This review is gonna be totally biased by the fact I really love the Soft Moon.
I’ don’t know if it’s november, a much appropriate period of the year for this kind of mood, but I feel like their music should be the soundtrack of my life 24/7.

This new record, Zeros, is just brilliant and perfectly matches the expectations created by the Total Decay EP. The formula hasn’t changed, and as usual mr. Luis Vasquez worked on this album in perfect solitude. Some would have expected him to include in the creation of Zeros the band that has been with him during the last tour, quite a stable line-up now, but no. Solitude is just necessary for writing. And, honestly, you can feel it all. The music in Zeros is just as spooky, tearing and eerie as we have learned to love under the Soft Moon brand.
With Zeros seems that the horror-movie-soundtrack scenario is shaping up to a more song-like form. Gloomy rays are breaking through the walls of noise, shedding some light on the compositions.
Occasionally you can hear it in songs like Crush, even though we’re talking about 1 minute 30, after a good 2:30 intro that something’s coming out of there. Something that sounds like the out takes from the Pornography sessions.
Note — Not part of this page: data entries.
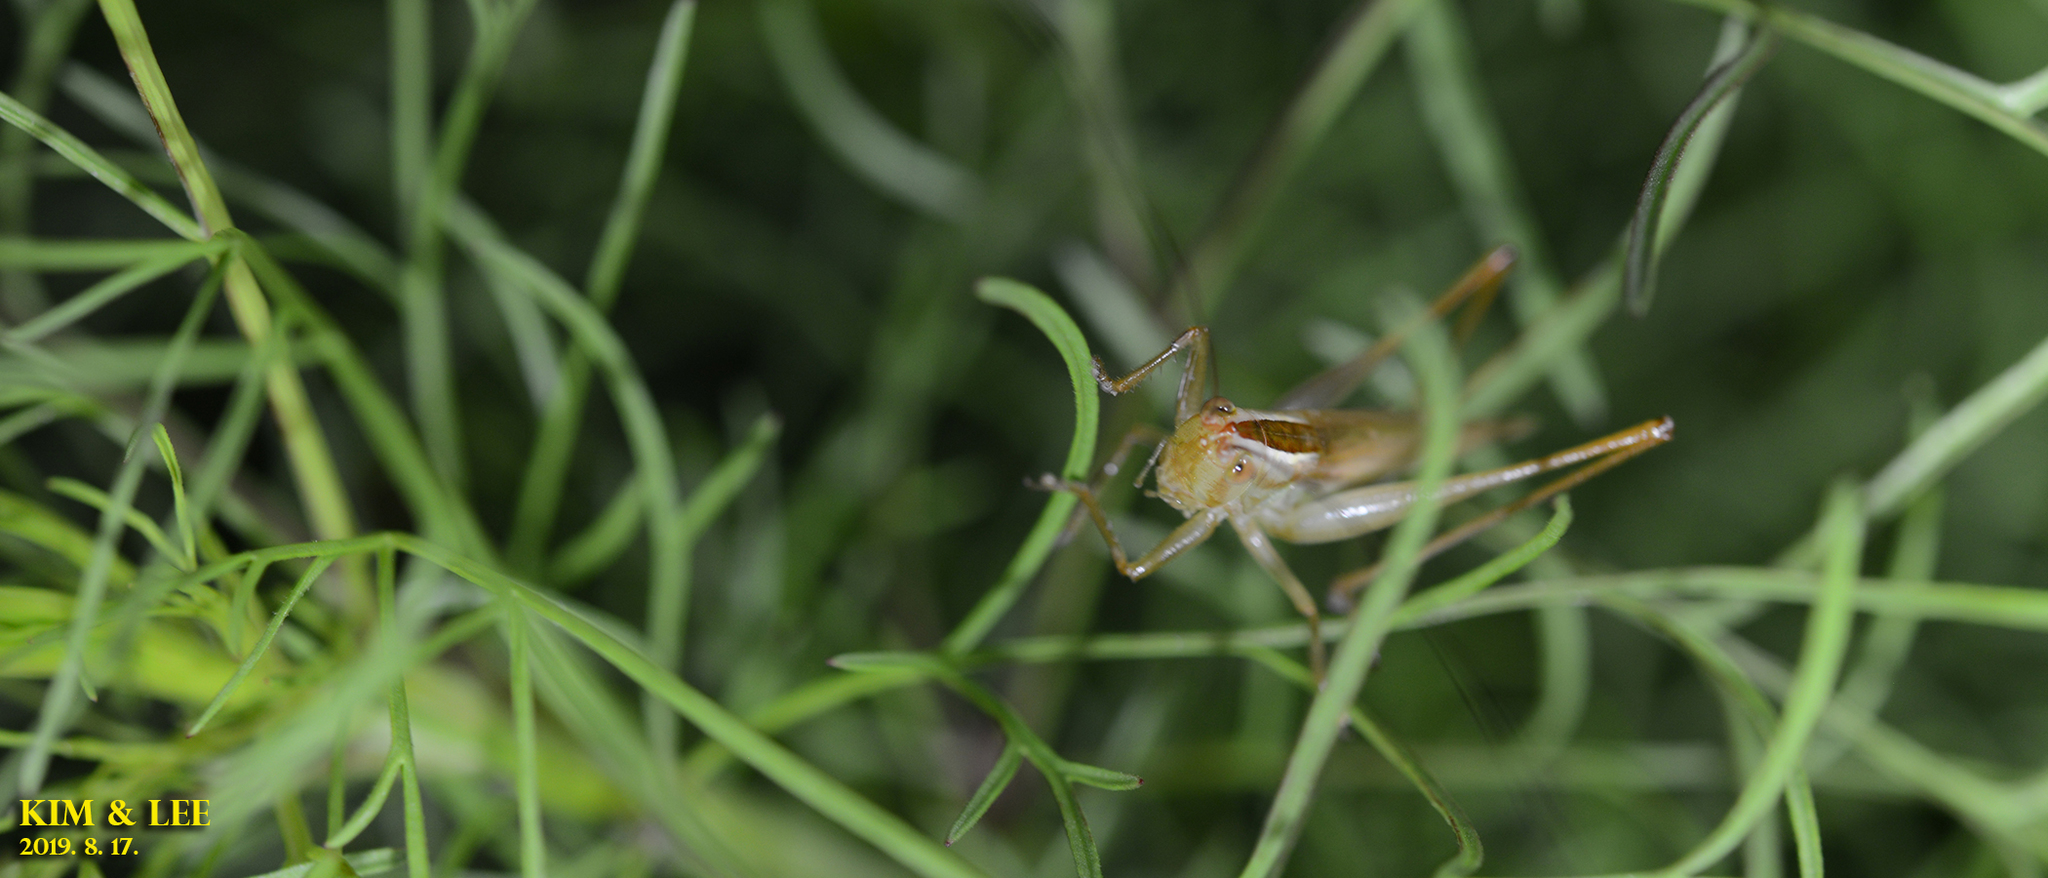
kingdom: Animalia
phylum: Arthropoda
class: Insecta
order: Orthoptera
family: Tettigoniidae
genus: Conocephalus
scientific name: Conocephalus exemptus
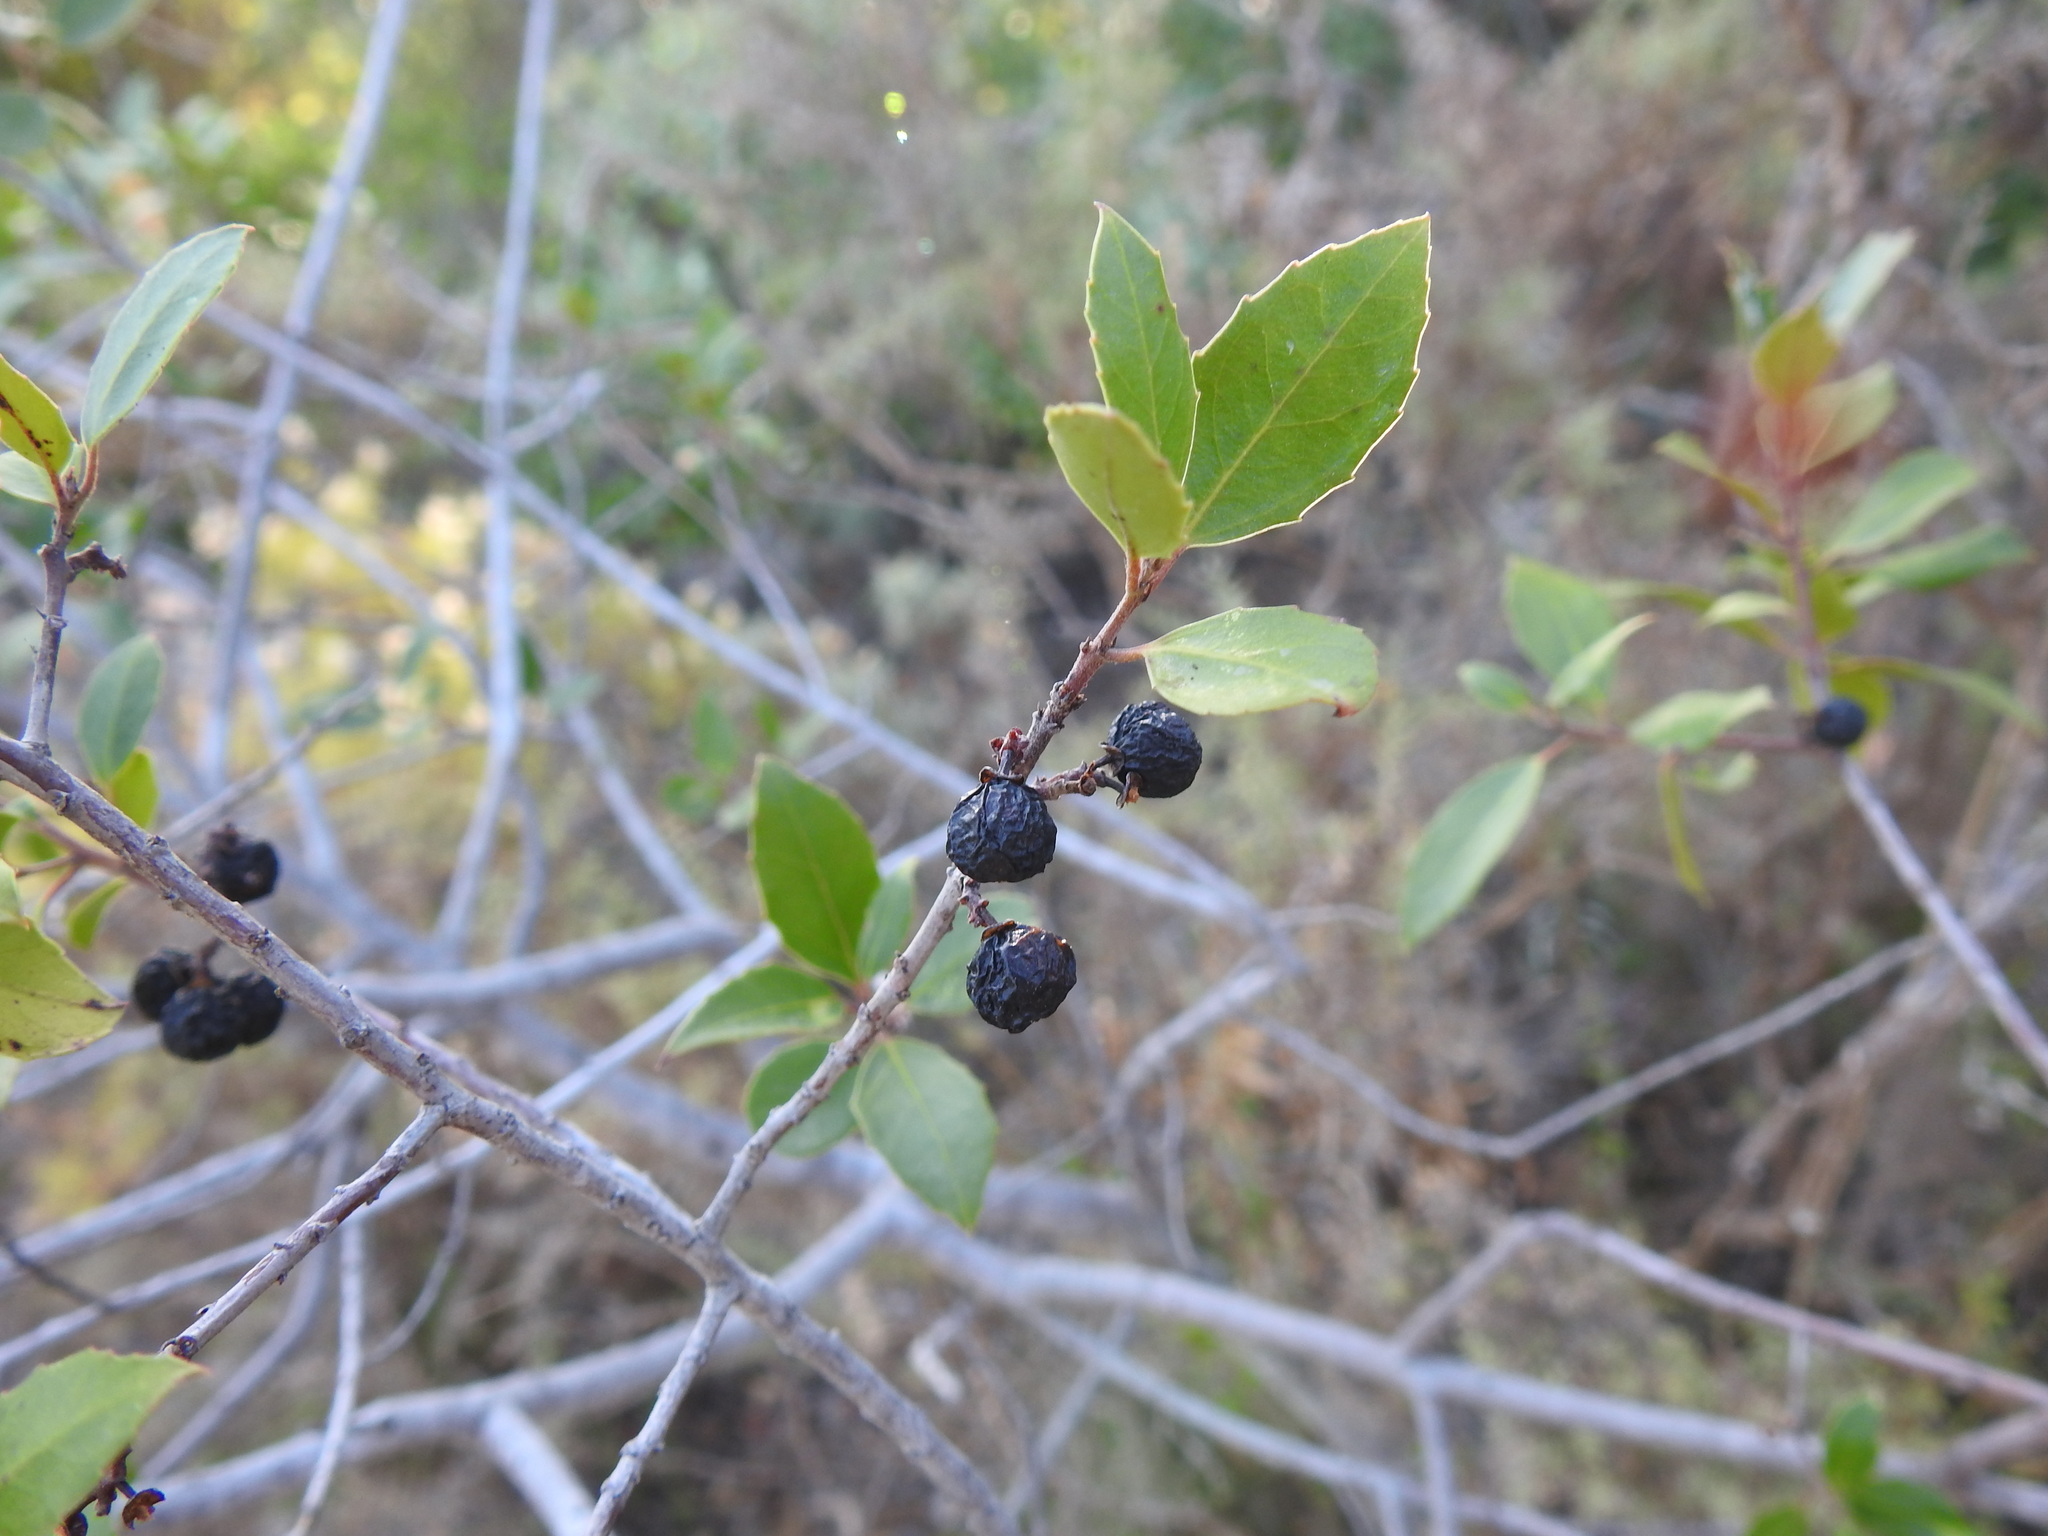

This process is complete at its best with Insides, another great chapter of the Soft Moon’s guide “New Wave for Dummies“, Â which is probably the catchiest single of the whole album.
At the moment they have released the video for the haunting Machines, even though they declare that they’re on the making of the video for Insides.
One of the main characteristic of this album is the crescendo. And it’s not a crescendo that brings a song to a proper conclusion, but it’s a costant growth of anxiety and fear that leaves you stranded without a solution.
It feels like Vasquez has finished vomiting violently his dreary feelings on us and started getting more control on the process of sorting them into a musical form. Honestly I hope he won’t get too much control as I really didn’t mind the gothic puke.